Anna Maria Engel Nolten was born in Hanover Province, Germany probably in April of 1815. She came to America, to Pittsburgh, where she met Gerrit Jan Walvoord. She and Gerrit Jan were married in Pittsburgh probably around the year 1846. Their first child, Henry, was born in 1847.
Anna Maria had dark hair, blue eyes, and was of medium height. She never had her picture taken because she thought it was a sin (to make an image). She was said to be a talker, and had an excellent memory; she could hear a sermon and recite it word for word.
Louise Walvoord was told by someone who knew Anna Maria that she was a good cook.
Anna Maria believed, “No girl is ready to be married until she knows how to make sixteen different kinds of soup.”
Anna Maria’s husband, Gerrit Jan, died on July 11, 1856. They were together less than a decade. But during that time they had five children together: Henry, Jane, Mary, Tonia and Delia.
After Gerrit Jan’s death, the family moved to a farm near Amsterdam, Wisconsin to live with Hendrik Walvoord’s family. Anna Maria did much manual labor on the farm. She had a spinning wheel and used it. Eventually she moved out from the large farm home and lived in a small house across from the Cedar Swamp.
Henry, her son, once borrowed one hundred dollars from her. She told him that if he could pay it back, he should send it to the American Bible Society. Henry did this, although he had to support her during the last years of her life.
When she came to America, Anna Maria could not read or write. Because of this, she lost track of her relatives back in Germany (the Nolten family).
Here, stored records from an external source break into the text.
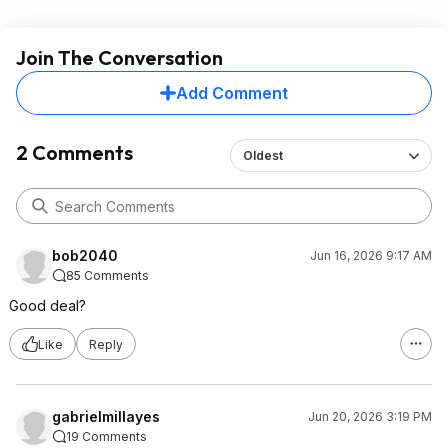
Join The Conversation
Add Comment
2 Comments
Oldest
bob2040
Jun 16, 2026 9:17 AM
85 Comments
Good deal?
Like
Reply
gabrielmillayes
Jun 20, 2026 3:19 PM
19 Comments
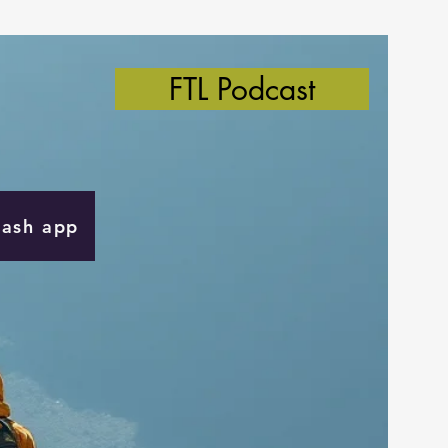
FTL Podcast
Cash app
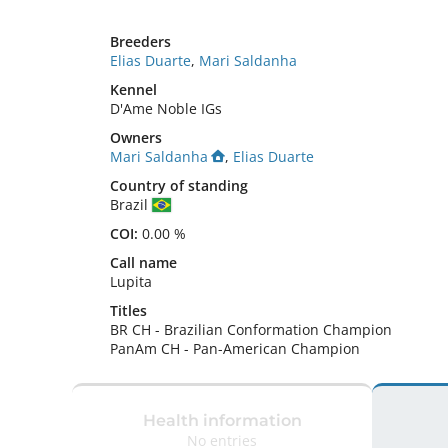
Breeders
Elias Duarte
,
Mari Saldanha
Kennel
D'Ame Noble IGs
Owners
Mari Saldanha
,
Elias Duarte
Country of standing
Brazil
COI:
0.00 %
Call name
Lupita
Titles
BR CH
-
Brazilian Conformation Champion
PanAm CH
-
Pan-American Champion
Health information
No entries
Her son Henry tried to locate her relatives (she had two brothers who also had come to America), but Henry had no success finding them.
After all of her children were married, Anna Maria moved to Chester, Iowa to live with her youngest daughter Delia (then Delia Lawson). Delia’s husband, Frank Lawson, had gone insane. There Anna Maria helped with the farming until the Lawson boys, John and Herbert, became adults. She lived there until she was nearly eighty-years-old.
In her old age, Anna Maria had very little hair and wore a black hood or cap. She often used a foot warmer. And she became childish.
When she left Iowa, Anna Maria came back to Wisconsin and lived with her daughter Mary. But after her money was gone, she went to live with the Henry Walvoord family for a few years until her death. Her daughters Jane and Delia came out for the funeral. Their brother Henry paid their train fare. She died on September 5, 1897 at the age of eighty-two.